江淮川大手揪住沈枝意的衣领,将她拽进车里。
车子在公路上飞驰,引擎的轰鸣声在沈枝意的耳边回荡,她感受着风从耳边呼啸而过,车速越来越快,仿佛要飞离地面,她的内心隐约有一丝惴惴不安。
车驶入别墅的地下室,江淮川打开车门,攥紧她的手腕将她甩在地上。
她被推到地下室的一侧,站起身子却看到一个手脚被绑着,伤痕累累,浑身被打得皮开肉绽的男人。
沈枝意的眼神微微错愕,似乎还未从突如其来的困惑中反应过来,她抬眼瞧着江淮川。
江淮川双手交叉环在胸前,趾高气扬地表示道:“这就是你所谓的恩公,陆景明,他一个不过是一个籍籍无名,家里还有八十岁的老母亲,债务沉重的废物而已!”

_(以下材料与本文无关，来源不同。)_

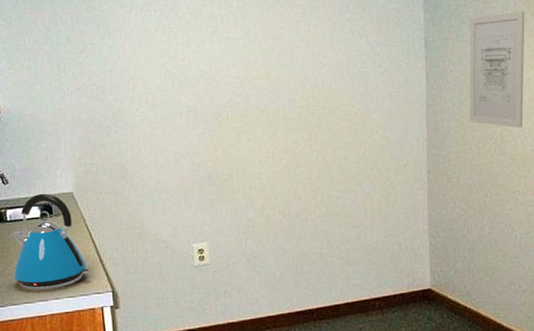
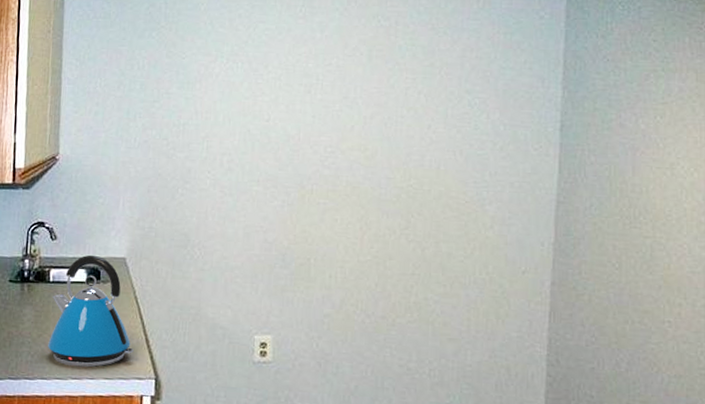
wall art: present [469,11,525,128] -> none [611,99,692,243]

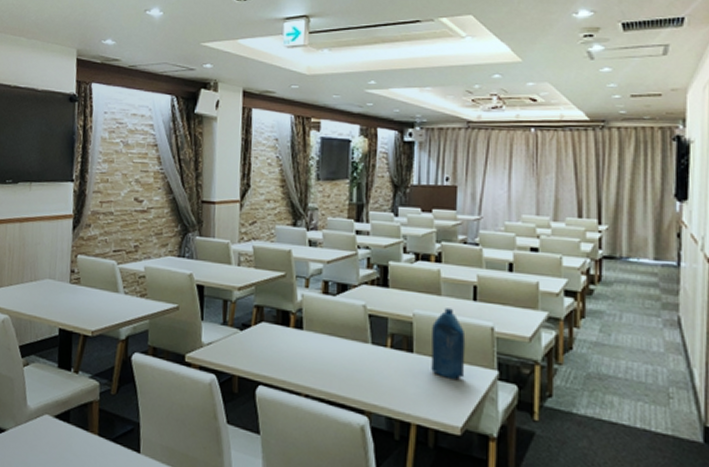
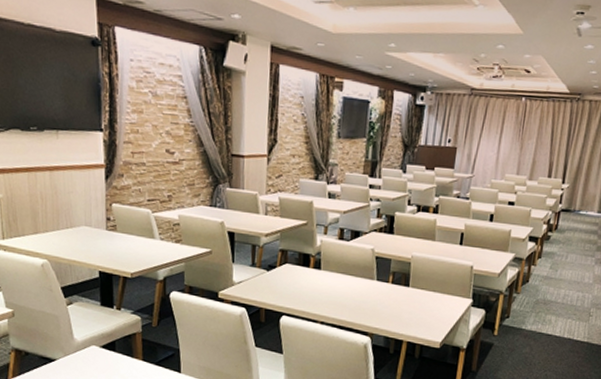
bottle: present [431,308,466,379] -> none [422,251,451,306]

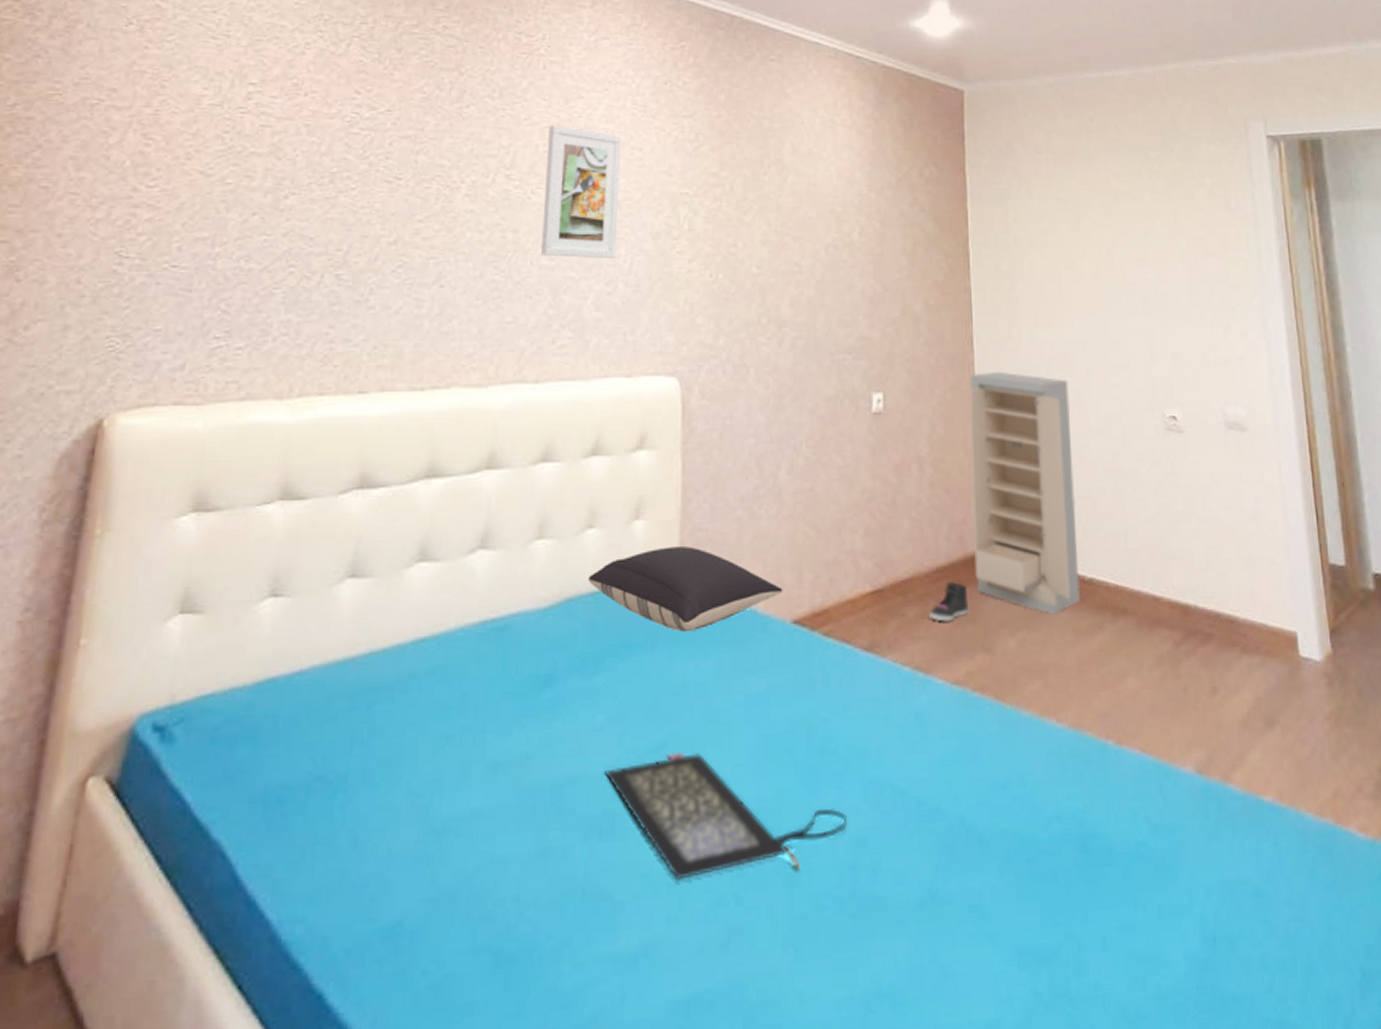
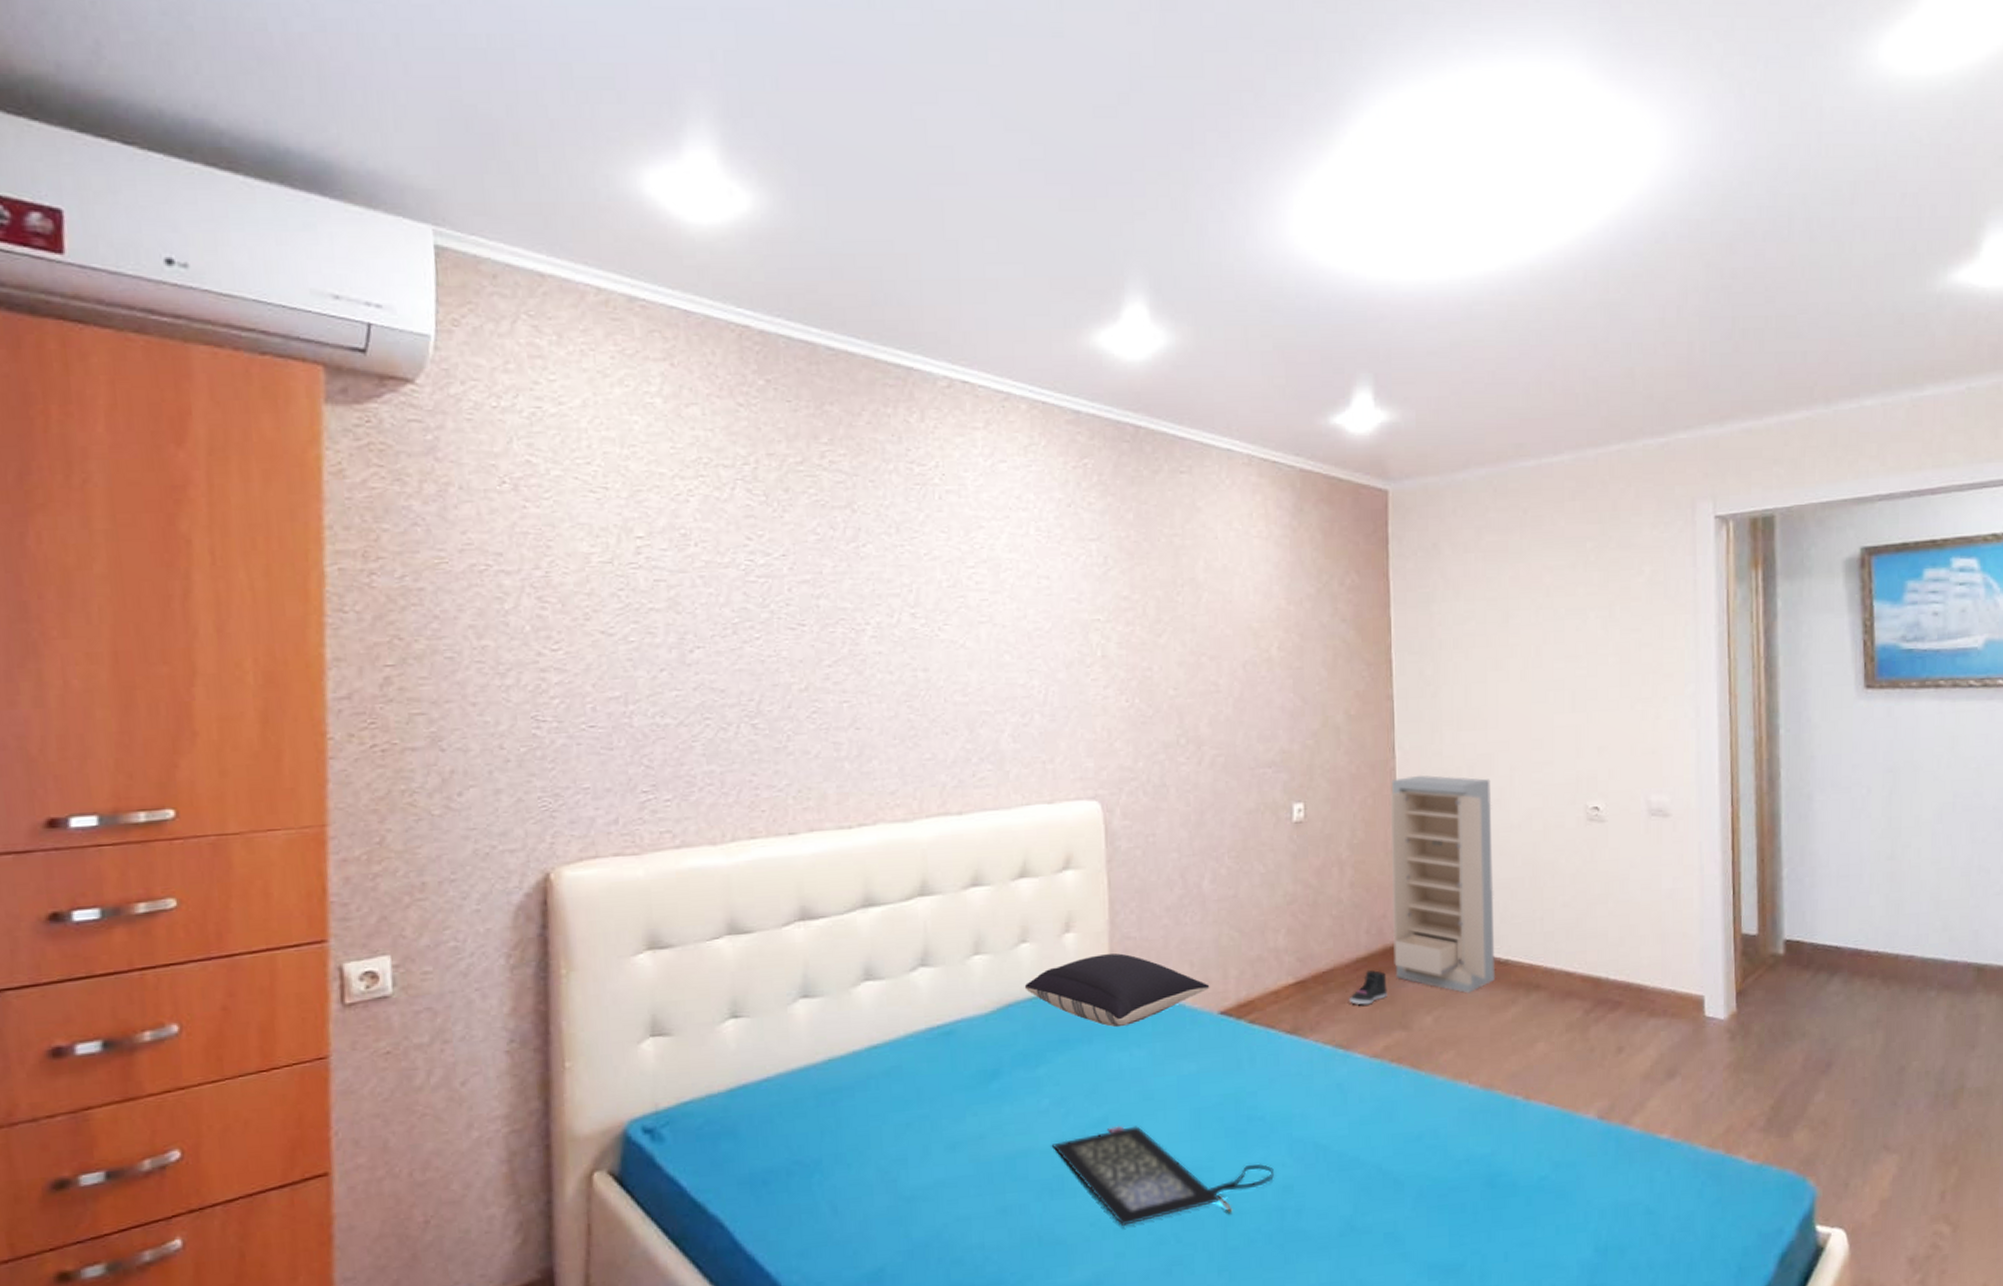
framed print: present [541,124,622,258] -> none [951,558,1030,692]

沈枝意简直不敢相信自己的耳朵,好像晴天霹雳当头一击,又似乎被人从头到尾浇灌了一盆冷水,全身麻木。
她拼命地跑向跪在地上的男人,手抚摸上他的伤口,心中宛若被万只蚂蚁在啃食着,疼痛难忍。
沈枝意的脑海中浮现出前八世和他的种种,瞬间泪雨蒙蒙。
她的身体一顿,沈枝意挥舞着双手,想用术法来治疗陆景明身上的伤,可无论她重复了多少遍,身体里却连法力流动的气息都不曾出现。
“怎么会这样,我的法力呢?”
她双眼空洞,紧盯着双手,崩溃地大声嘶叫了起来。